A key point here is that you are now putting the if-statements inside if-statements as code that can run. This is very powerful and can be used to create "nested" decisions, where one branch leads to another and another.

Make sure you understand this concept of if-statements inside if-statements. In fact, do the Study Drills to really nail it.

What You Should See

Here is me playing this little adventure game. I do not do so well.

$ ruby ex31.rb
You enter a dark room with two doors.  Do you go through door #1 or door #2?
> 1
There's a giant bear here eating a cheese cake.  What do you do?
1. Take the cake.
2. Scream at the bear.
> 2
The bear eats your legs off.  Good job!

Study Drills

  1. Make new parts of the game and change what decisions people can make.

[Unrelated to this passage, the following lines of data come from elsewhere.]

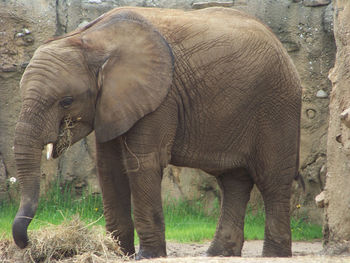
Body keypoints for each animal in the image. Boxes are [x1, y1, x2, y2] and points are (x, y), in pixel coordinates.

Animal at [12, 6, 302, 260]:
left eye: (66, 101)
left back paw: (274, 255)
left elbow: (143, 164)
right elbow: (109, 167)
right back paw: (218, 254)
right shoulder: (112, 104)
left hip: (278, 105)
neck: (92, 38)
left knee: (272, 180)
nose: (28, 243)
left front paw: (147, 256)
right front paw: (119, 254)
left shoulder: (160, 97)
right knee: (233, 181)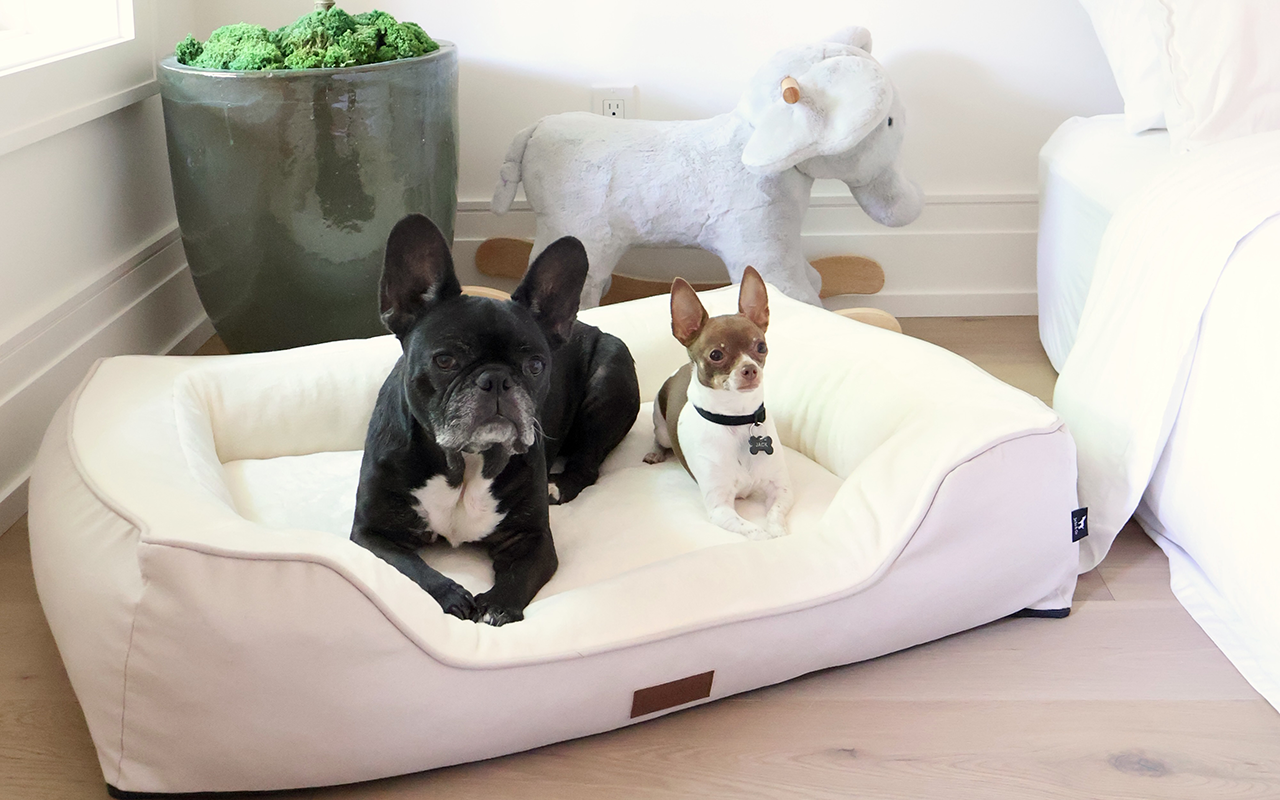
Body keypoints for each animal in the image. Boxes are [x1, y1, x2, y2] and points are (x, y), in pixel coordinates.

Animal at [351, 214, 640, 626]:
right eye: (445, 360)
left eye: (535, 365)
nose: (497, 379)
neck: (465, 463)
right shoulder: (373, 535)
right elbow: (412, 569)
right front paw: (451, 594)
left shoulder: (532, 540)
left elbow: (520, 575)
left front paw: (496, 606)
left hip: (609, 375)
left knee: (587, 463)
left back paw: (558, 486)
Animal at [644, 267, 794, 540]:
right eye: (716, 355)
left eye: (761, 347)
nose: (750, 369)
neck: (736, 419)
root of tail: (681, 369)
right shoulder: (720, 508)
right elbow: (755, 531)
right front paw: (766, 537)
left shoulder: (782, 490)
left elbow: (775, 515)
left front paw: (778, 532)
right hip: (661, 430)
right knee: (658, 438)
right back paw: (654, 453)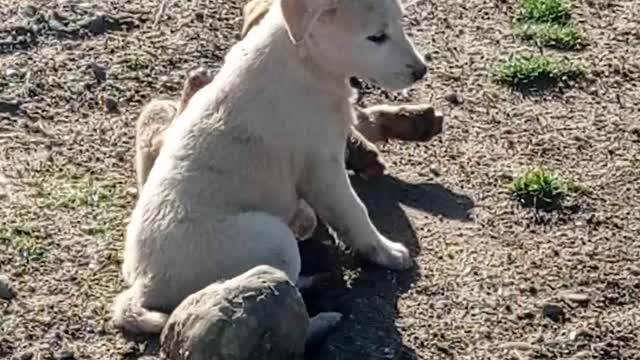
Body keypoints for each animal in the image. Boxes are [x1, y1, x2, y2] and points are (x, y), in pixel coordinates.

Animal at [113, 0, 428, 334]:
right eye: (377, 37)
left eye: (400, 24)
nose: (421, 71)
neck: (305, 60)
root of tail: (145, 284)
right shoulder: (323, 167)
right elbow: (355, 213)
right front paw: (386, 252)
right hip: (272, 239)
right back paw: (321, 317)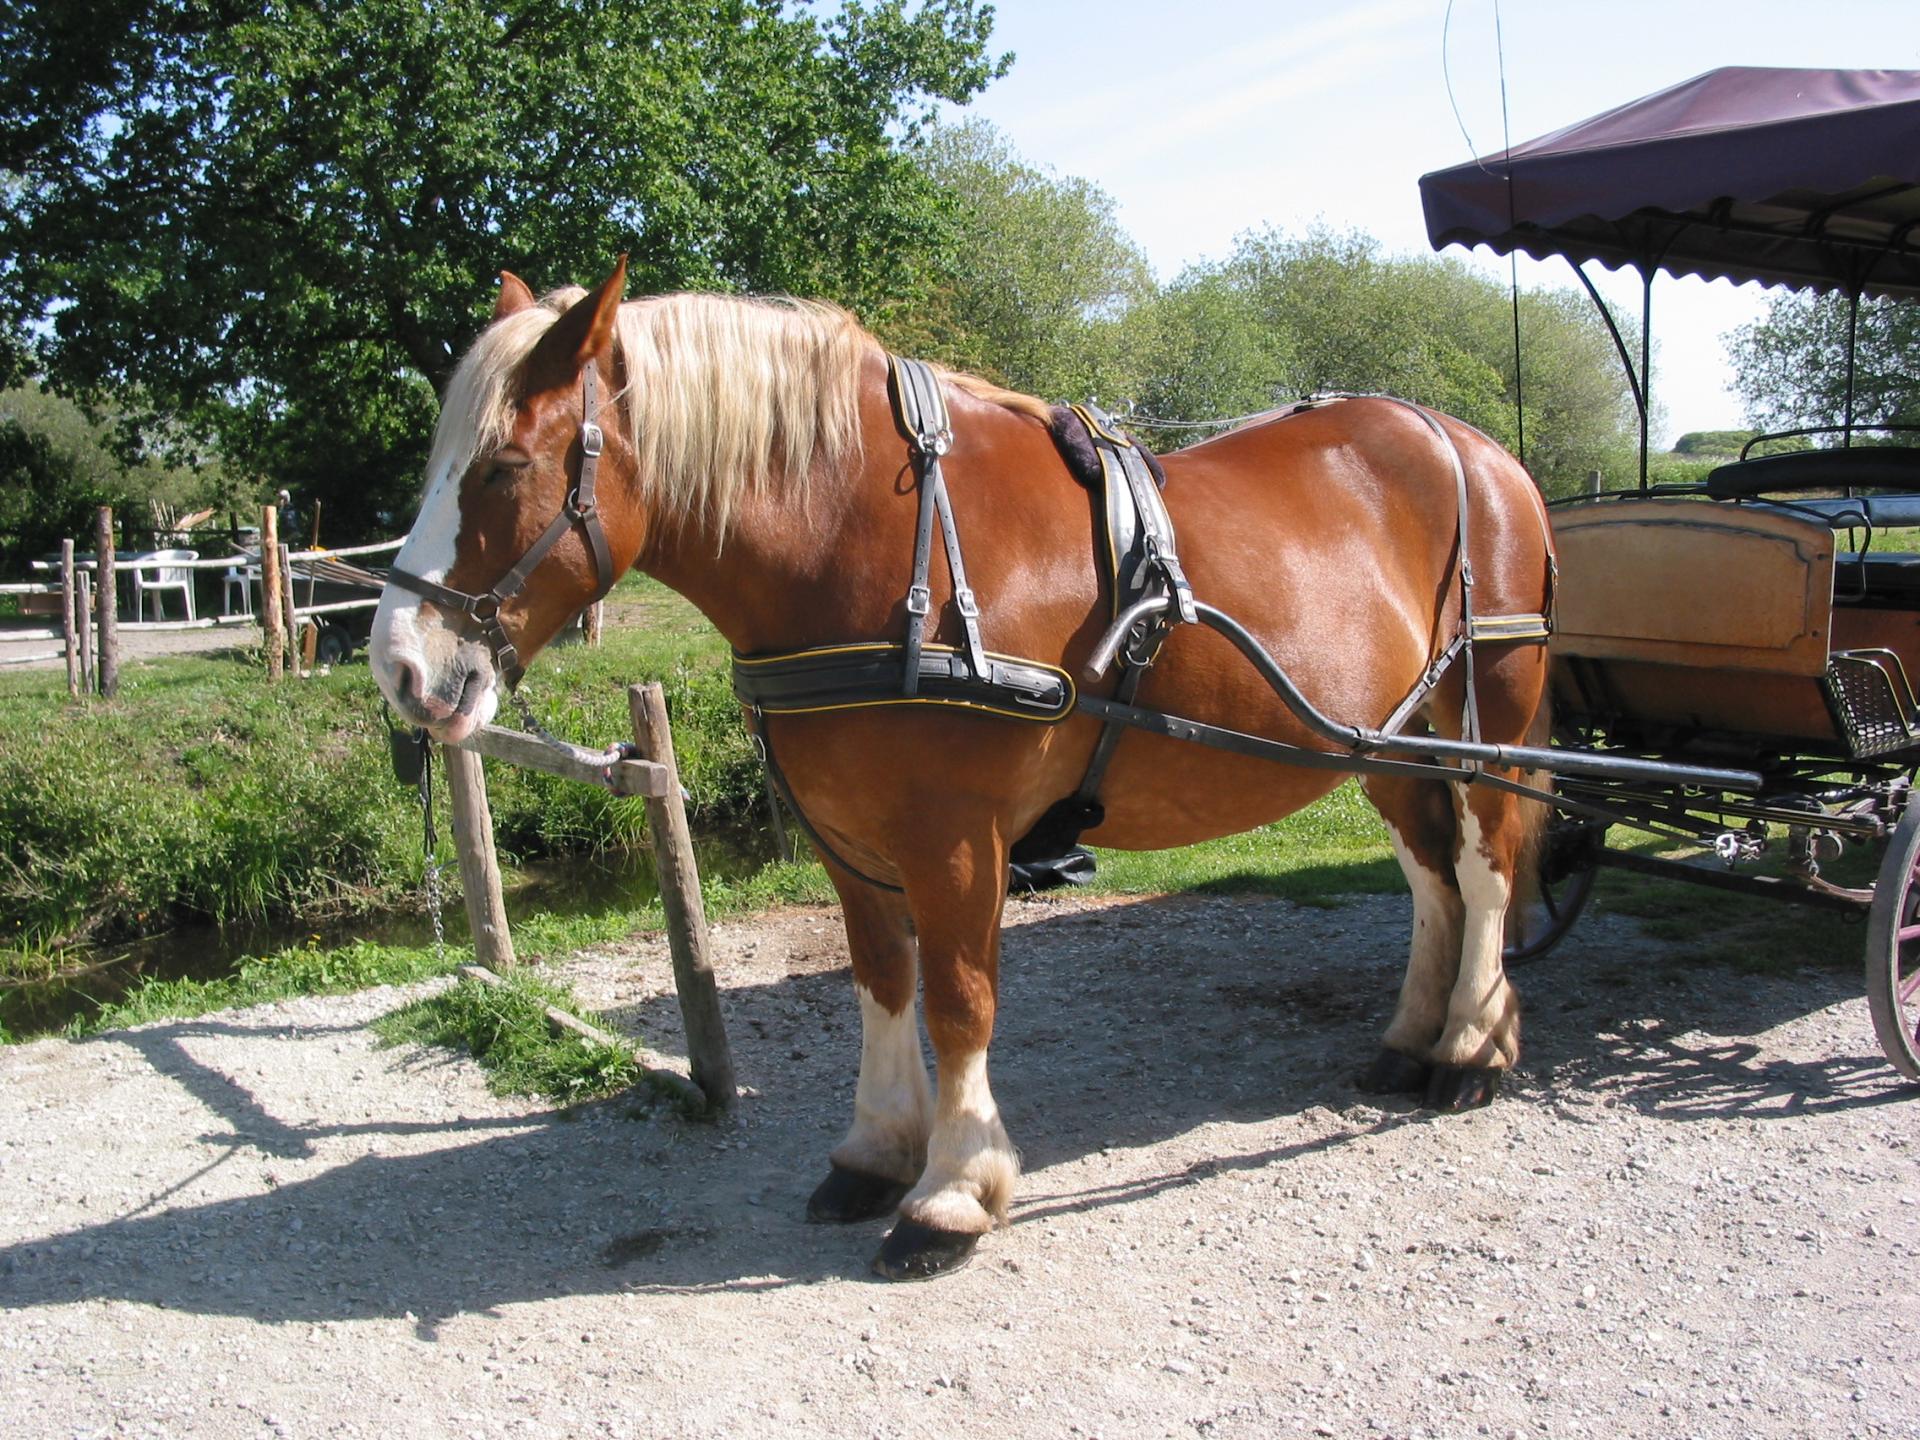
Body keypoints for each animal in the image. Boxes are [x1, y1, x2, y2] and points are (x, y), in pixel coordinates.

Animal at [370, 259, 1559, 1282]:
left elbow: (957, 1000)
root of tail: (1476, 447)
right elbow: (883, 982)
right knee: (1431, 874)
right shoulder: (848, 837)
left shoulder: (955, 838)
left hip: (1489, 721)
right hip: (1385, 742)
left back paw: (1473, 1046)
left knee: (1488, 865)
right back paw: (1413, 1035)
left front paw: (951, 1192)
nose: (399, 668)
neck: (870, 536)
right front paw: (875, 1151)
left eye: (504, 466)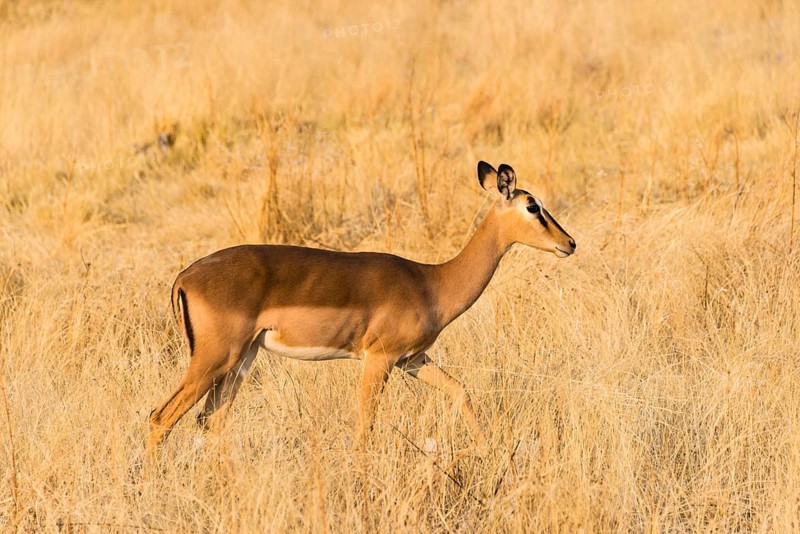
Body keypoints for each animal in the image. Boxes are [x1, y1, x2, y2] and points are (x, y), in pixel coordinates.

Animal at [147, 161, 576, 454]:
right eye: (533, 206)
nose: (569, 243)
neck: (431, 282)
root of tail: (185, 276)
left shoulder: (413, 360)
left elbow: (460, 391)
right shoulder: (378, 359)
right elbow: (364, 428)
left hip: (240, 361)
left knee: (209, 421)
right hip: (215, 360)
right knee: (160, 418)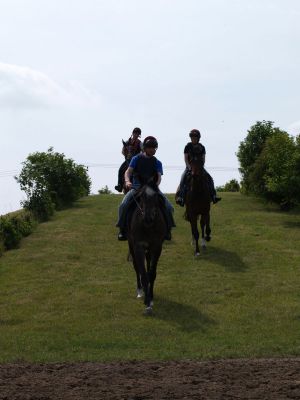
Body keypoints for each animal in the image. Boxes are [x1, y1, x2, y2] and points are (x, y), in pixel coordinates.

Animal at [126, 180, 168, 312]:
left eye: (155, 196)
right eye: (141, 196)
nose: (148, 218)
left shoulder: (157, 246)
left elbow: (151, 273)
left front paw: (151, 296)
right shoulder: (138, 246)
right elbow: (143, 273)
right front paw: (147, 302)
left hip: (149, 250)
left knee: (148, 263)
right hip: (131, 245)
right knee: (136, 267)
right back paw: (140, 291)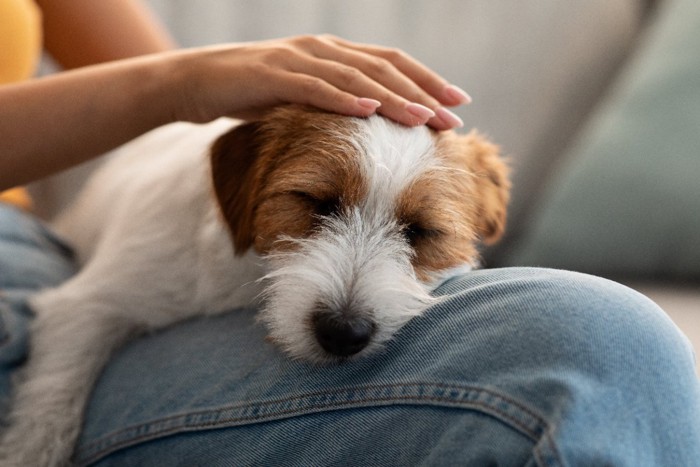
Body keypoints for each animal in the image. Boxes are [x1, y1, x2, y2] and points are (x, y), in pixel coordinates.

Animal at [0, 104, 508, 466]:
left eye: (420, 231)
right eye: (315, 201)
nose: (343, 333)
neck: (243, 274)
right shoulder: (87, 306)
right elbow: (49, 406)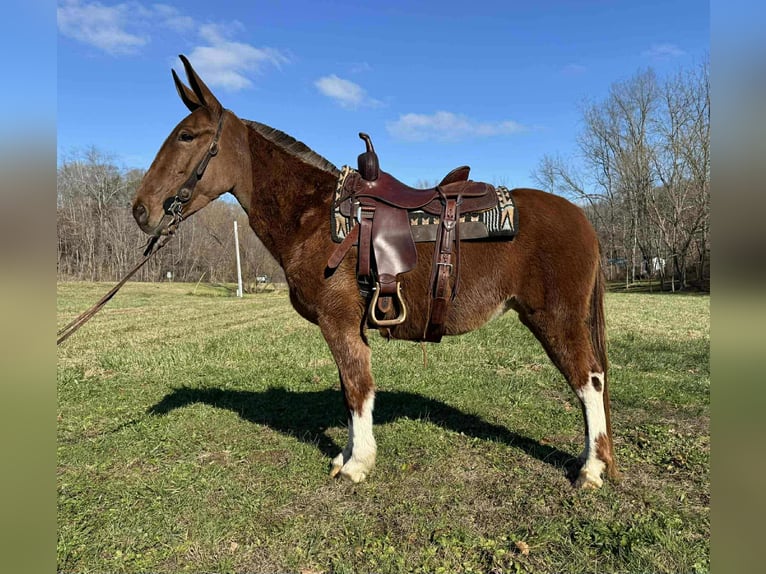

Expand the game out as much as you can before it gets ridiculous.
  2. Write a completely new game. Maybe you don't like this one, so make your own. This is your computer; do what you want.

Common Student Questions

Can you replace elsif with a sequence of if-else combinations?
You can in some situations, but it depends on how each if/else is written. It also means that Ruby will check every if-else combination, rather than just the first false ones like it would with if-elsif-else. Try to make some of these to figure out the differences.
How do I tell whether a number is between a range of numbers?
Use && (and) to test if the number is x > 1 and x < 10. Also remember you can use <= (less-than-equal) and similar tests too.
What if I wanted more options in the if-elsif-else blocks?
Add more elsif blocks for each possible choice.